No episódio da advocacia administrativa em defesa do apartamento de Geddel Vieira Lima, contra a posição do Iphan e do Ministério da Cultura, o presidente Michel Temer cometeu um flagrante crime de responsabilidade. Resta saber se será realmente punido, na forma da lei e da Constituição, pela conduta reprovável, que motivaria o seu impedimento.
Relembrando o caso: Geddel Vieira Lima, ex-ministro-chefe da Secretaria de Governo, procurou o então ministro da Cultura, Marcelo Calero, para solicitar sua intervenção no Instituto do Patrimônio Histórico e Artístico Nacional (Iphan) em defesa da construção do prédio de luxo La Vue, projetado para ser implantado na Baía de Todos os Santos, em Salvador (BA). Detalhe: Geddel Vieira Lima é dono de um dos apartamentos deste edifício, adquirido ainda na planta e avaliado em R$ 2,6 milhões. O Iphan embargou a obra alegando que o projeto afeta a paisagem protegida pela legislação do patrimônio nacional.
Temer tentou minimizar, alegando ser um problema pequeno. Certamente está acostumado com condutas muito mais cabeludas
Geddel Vieira Lima pediu a Marcelo Calero que fizesse a revisão da decisão do Iphan e liberasse a obra. Fazer uso de cargo público para defender um interesse estritamente particular é um crime, definido na lei como “advocacia administrativa”. A punição imposta para esse tipo de crime é irrisória, mas não deixa de ser uma conduta reprovável. Deveria merecer sanções mais severas. De todo modo, ao receber o pedido indecente, Marcelo Calero procurou o presidente da República, e pediu a ele que fizesse Geddel parar de pressionar em defesa de seus próprios interesses particulares. O presidente, entretanto, devolveu ao ex-ministro da Cultura o pedido de Geddel. Falou que a negativa do Iphan estaria criando dificuldades operacionais no governo federal.
A conduta de Michel Temer é contrária à lei e tipificada como crime de responsabilidade, na forma da Lei 1.079/50. O artigo 9.º, número 3, por exemplo, define que é crime de responsabilidade: “não tornar efetiva a responsabilidade dos seus subordinados, quando manifesta em delitos funcionais ou na prática de atos contrários à Constituição”. Mais cristalino ainda é o artigo 11, número 5: “negligenciar a arrecadação das rendas, impostos e taxas, bem como a conservação do patrimônio nacional”.
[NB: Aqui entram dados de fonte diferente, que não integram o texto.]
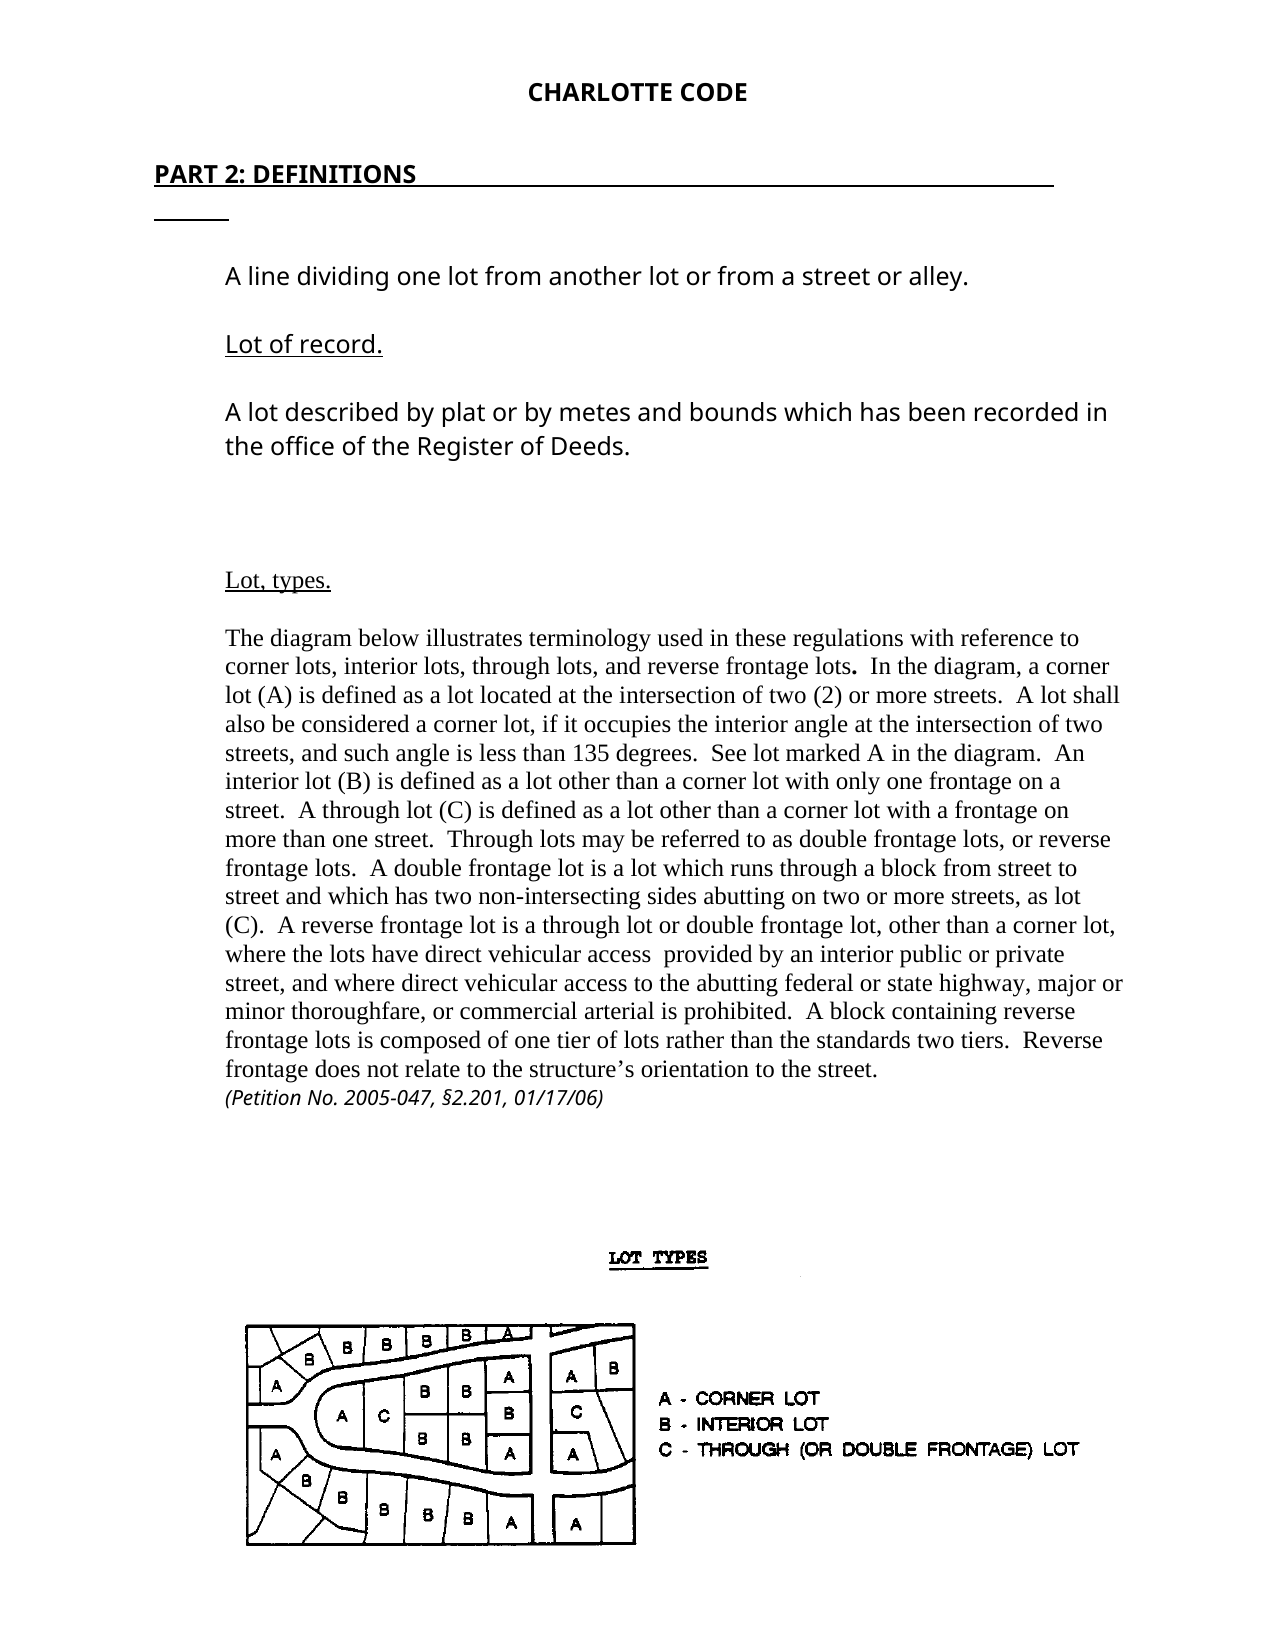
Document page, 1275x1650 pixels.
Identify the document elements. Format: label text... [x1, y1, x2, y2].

Na quinta-feira, o presidente divulgou uma nota, lida pelo porta-voz, na qual esclarecia os fatos denunciados por Marcelo Calero à Polícia Federal e que motivaram a demissão de Geddel Vieira Lima, depois de dias sangrando. No “esclarecimento” do presidente da República encontramos a confissão do crime. Temer sugeriu que o assunto fosse “mediado” pela Advocacia-Geral da União (AGU). Mas, afinal, como pode a AGU mediar o conflito entre a defesa da lei e a advocacia administrativa banalizada? O assunto não é passível de mediação, e sim de sindicância e punição. Temer tentou minimizar, alegando ser um problema pequeno. Certamente está acostumado com condutas muito mais cabeludas, ainda desconhecidas da opinião pública.
Pedidos de impeachment chegam ao presidente da Câmara dos Deputados, Rodrigo Maia. Resta saber se irá encaminhá-los para o trâmite ou se irá arquivá-los. Caso Temer sofra um impeachment a partir de janeiro de 2017, deverá ser eleito um sucessor para o cargo de presidente da República. A eleição seria indireta, pelos membros do Congresso Nacional. Uma regra que não deveria haver na Constituição. A eleição deveria ser direta, pelo voto universal. Mas isso não afasta o fato mais grave: há uma quadrilha que está se adonando dos altos cargos do Poder Executivo federal, que praticam o tráfico de influência como algo natural. Não reduziram os gastos, muito embora tenham sucateado programas sociais. Como se explica isso?
O que não podemos é aceitar com naturalidade o discurso empolado de Michel Temer para justificar o injustificável. É preciso enfrentar o fisiologismo que domina parte da política brasileira e tem impedido o pleno exercício da democracia.